Administration of Growth Hormone to Patients with Familial Dwarfism with High Plasma Immunoreactive Growth Hormone: Measurement of Sulfation Factor, Metabolic and Linear Growth Responses

Abstract
Familial dwarfism with high plasma IR-HGH is a syndrome which is clinically indistinguishable from hereditary monotropic dwarfism due to lack of growth hormone (HGH) secretion. Furthermore, in both types of dwarfism there is a spontaneous hypoglycemia, hypoglycemia nonresponsiveness after the injection of insulin, and a reduced insulin response after arginine infusion.

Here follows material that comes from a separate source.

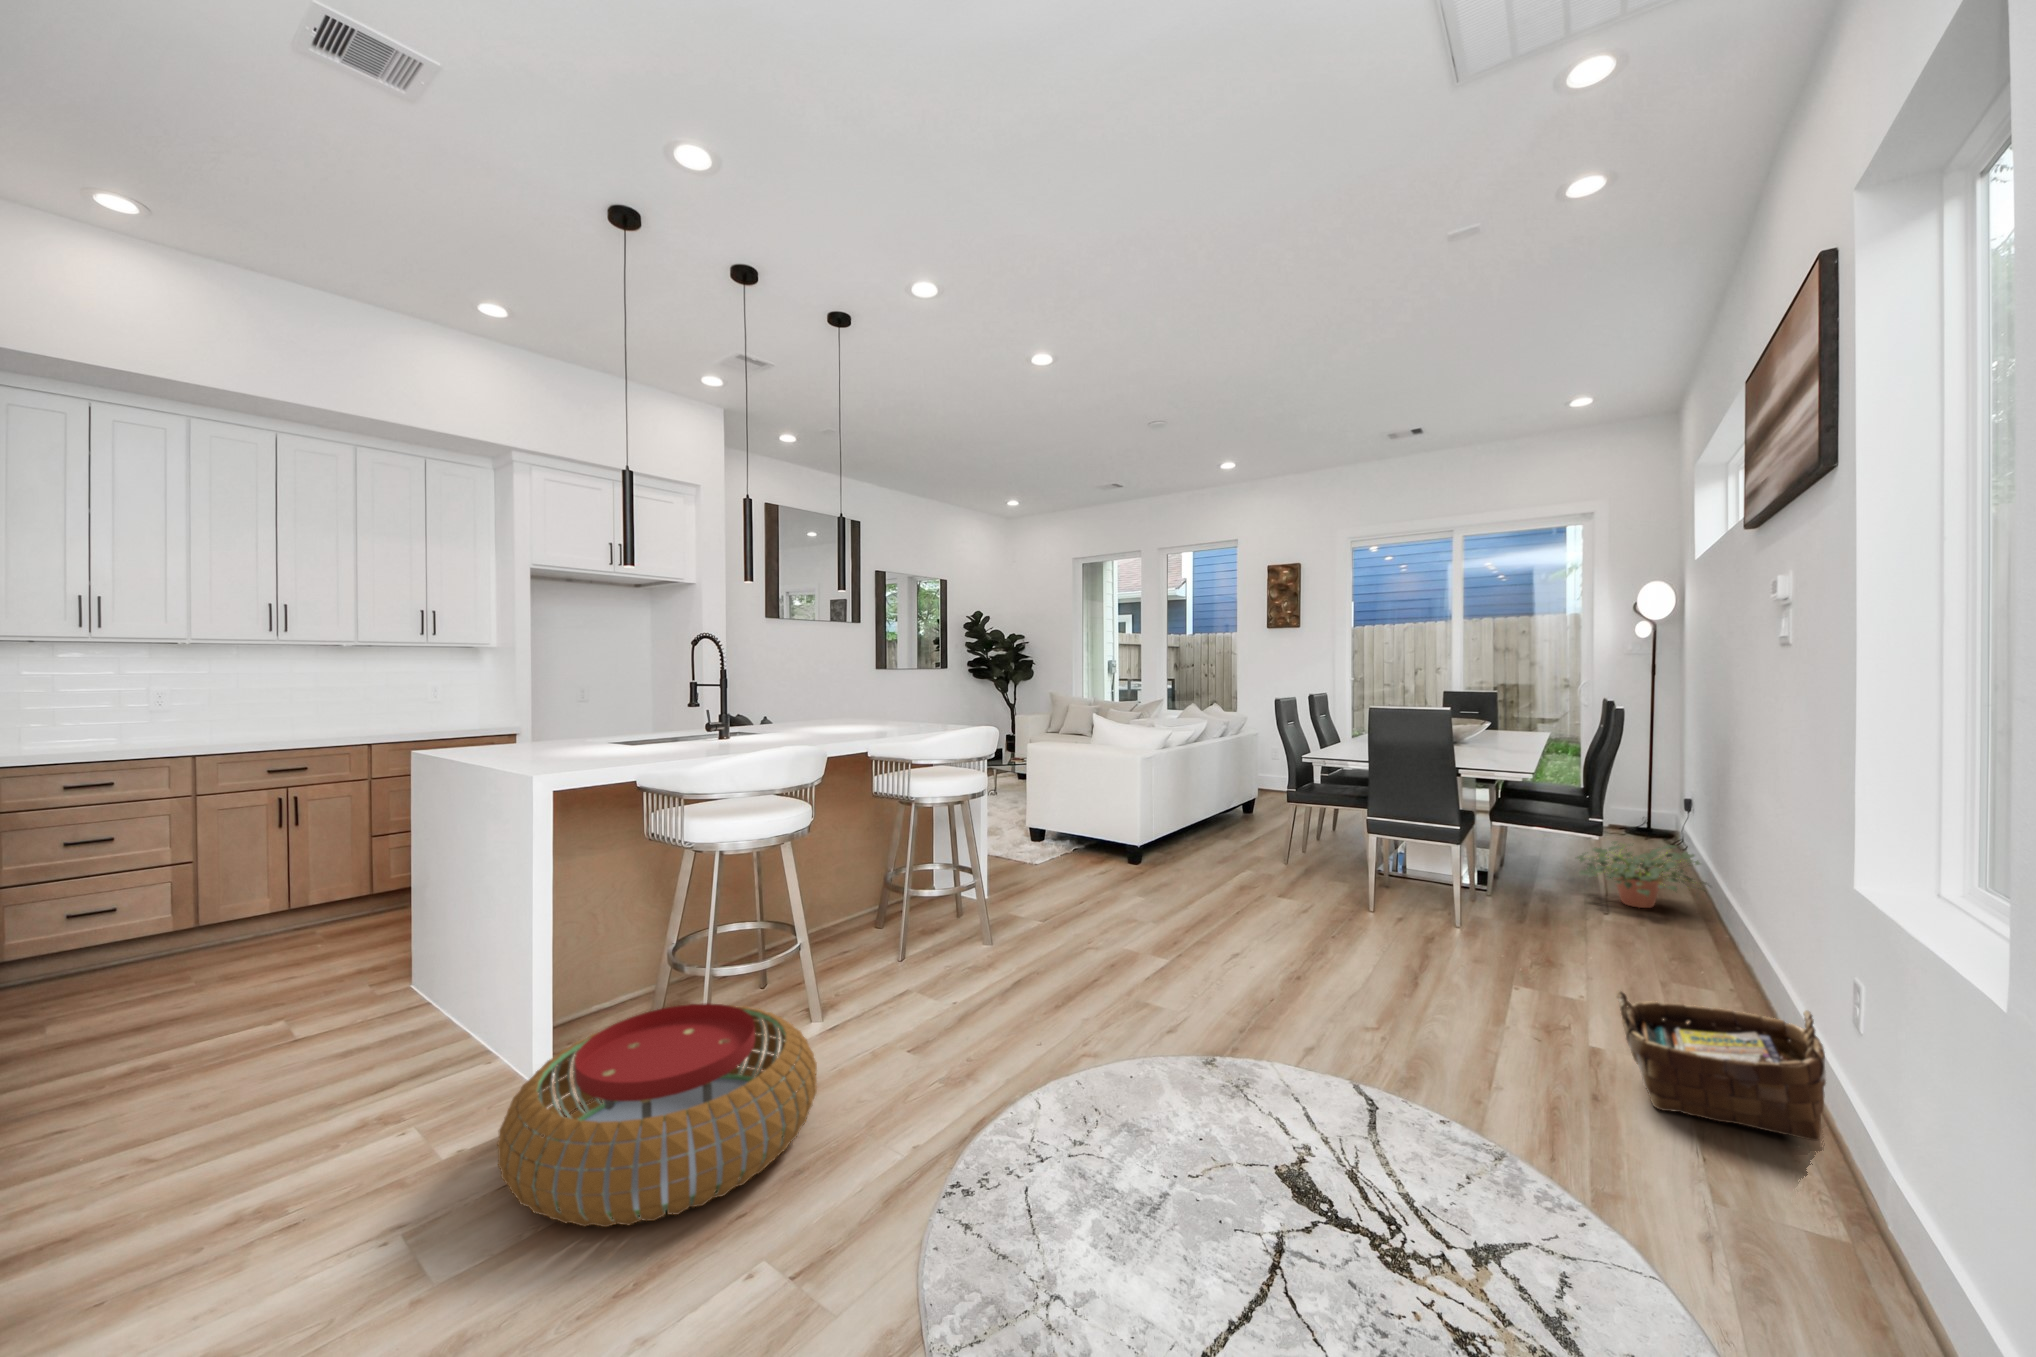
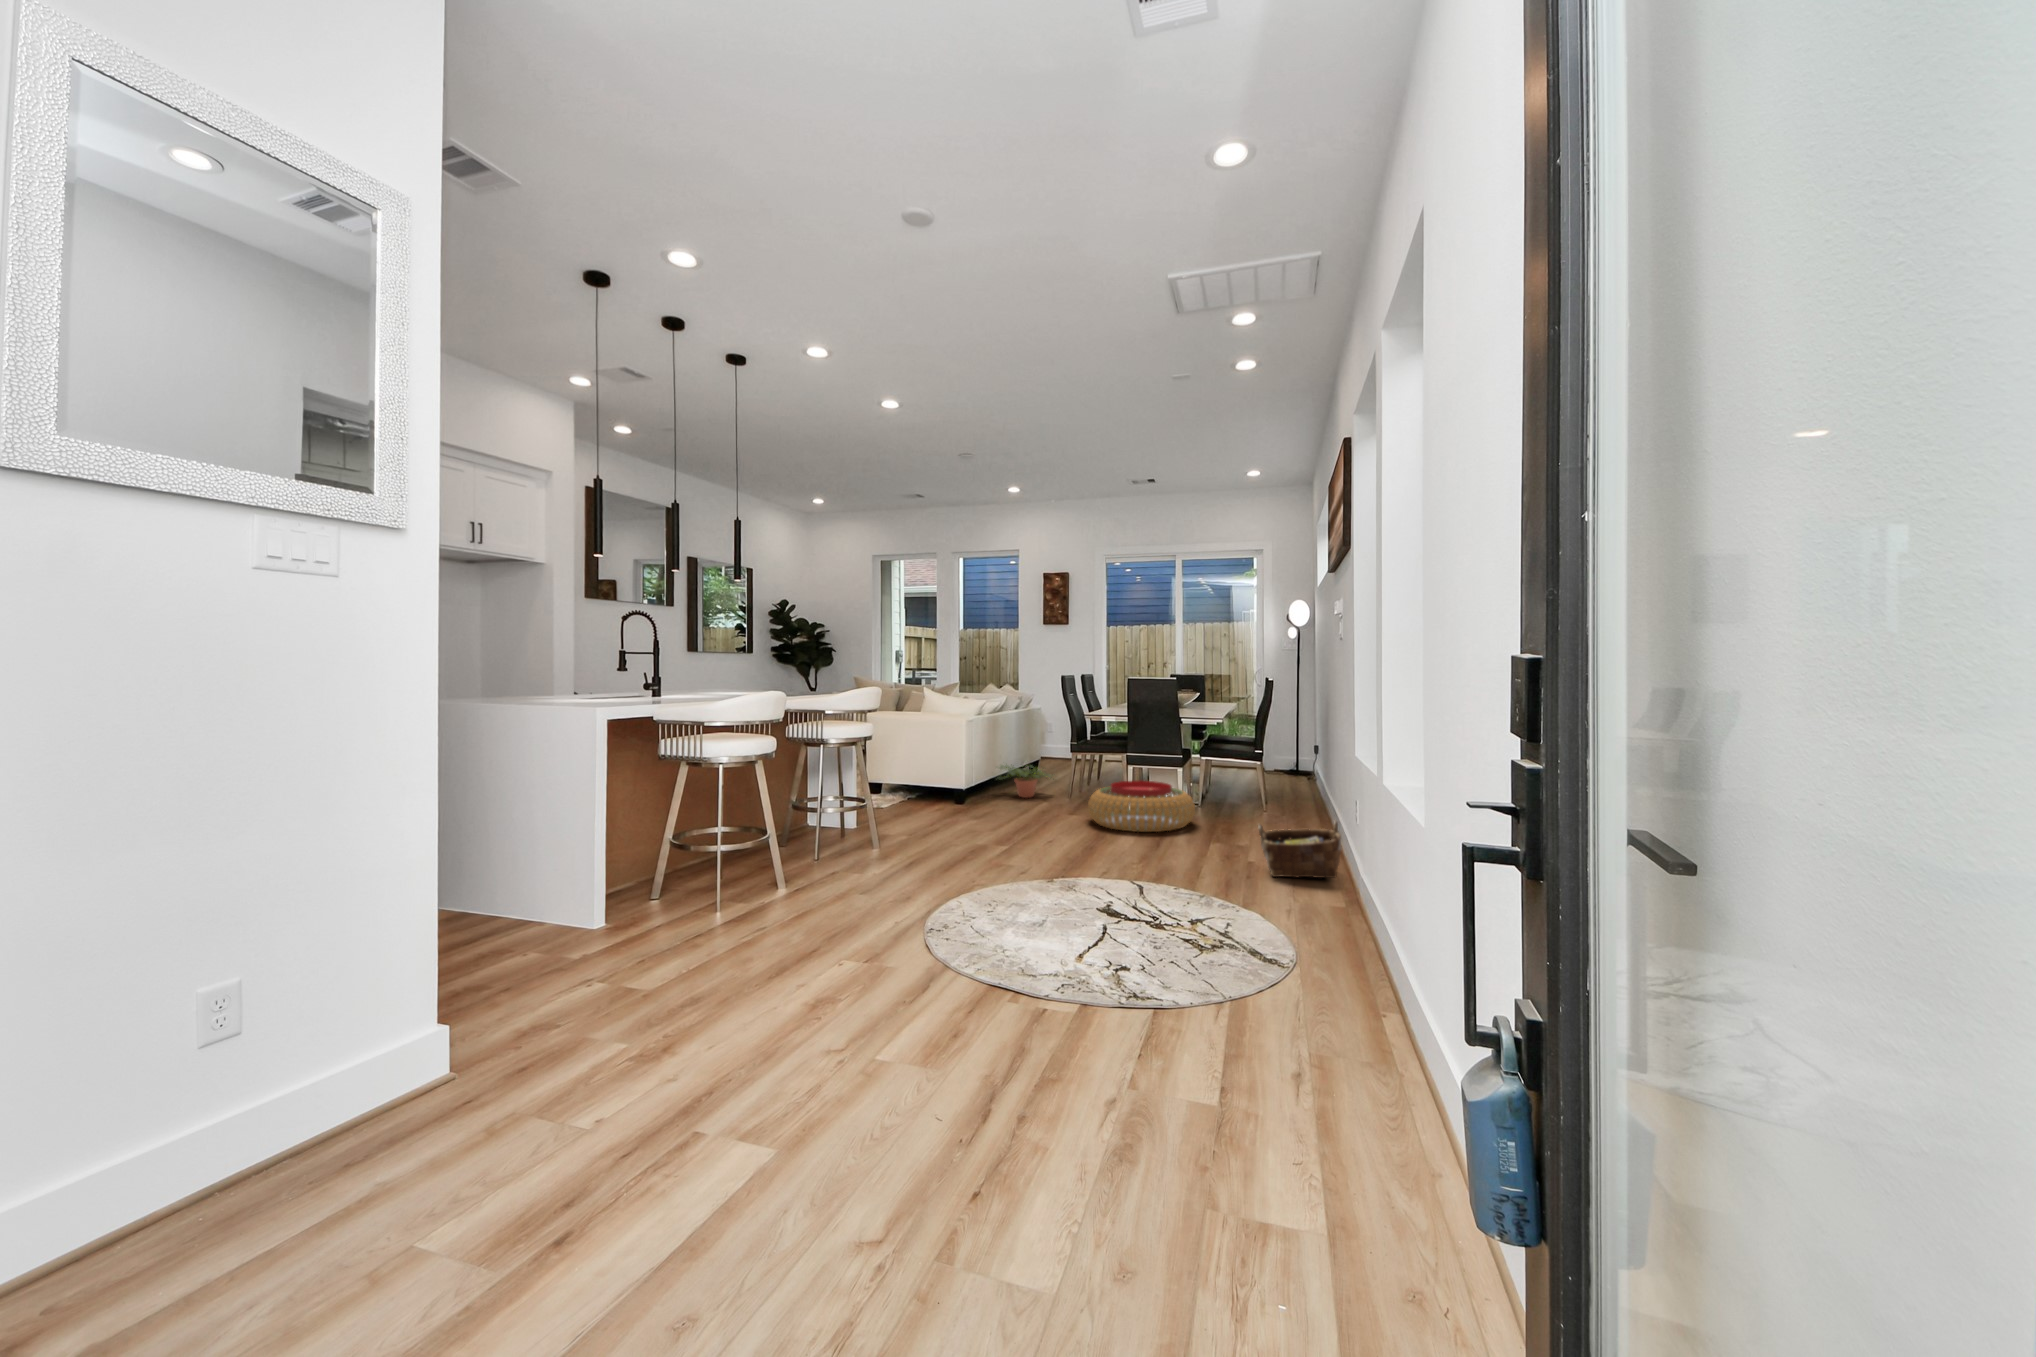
potted plant: present [1577,841,1707,908] -> present [999,765,1054,798]
pouf: present [498,1003,817,1227] -> present [1088,781,1195,832]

The metabolic and linear growth response to exogenous HGH was studied in 16 patients with this syndrome and compared to that in 19 patients with pituitary dwarfism due to HGH deficiency (isolated or concomitant with other hormones), as well as in 4 newborns and a patient with active acromegaly who had elevated concentrations of HGH in the plasma. A number of important differences in response were observed. After intravenous HGH administration, patients with familial dwarfism and high HGH had a smaller rise in plasma FFA than occurred in true pituitary dwarfs. Administration of HGH intramuscularly for 4 days induced no rise in plasma SF, less decrease in urinary nitrogen, and less prominent calciuria in familial dwarfs with high IR-HGH as compared to true pituitary dwarfs. Treatment of the familial dwarfs with high plasma IR-HGH with exogenous HGH for periods of 5–17 months failed to stimulate significant growth in most cases. As yet, we do not know just what is the basic defect in familial dwarfism with high plasma IR-HGH. The primary lack of a sulfation factor cannot readily explain the manifold metabolic changes found, with the exception of dwarfism. It is suggested that at least part of their resistance to exogenous HGH is due to saturation of peripheral tissue receptors of HGH by an abnormal GH. This hypothesis of competitive saturation is supported by the findings that newborns and a patient with acromegaly were resistant to the influence of exogenous HGH while the concentration of plasma HGH was high, but showed a normal response when HGH levels decreased.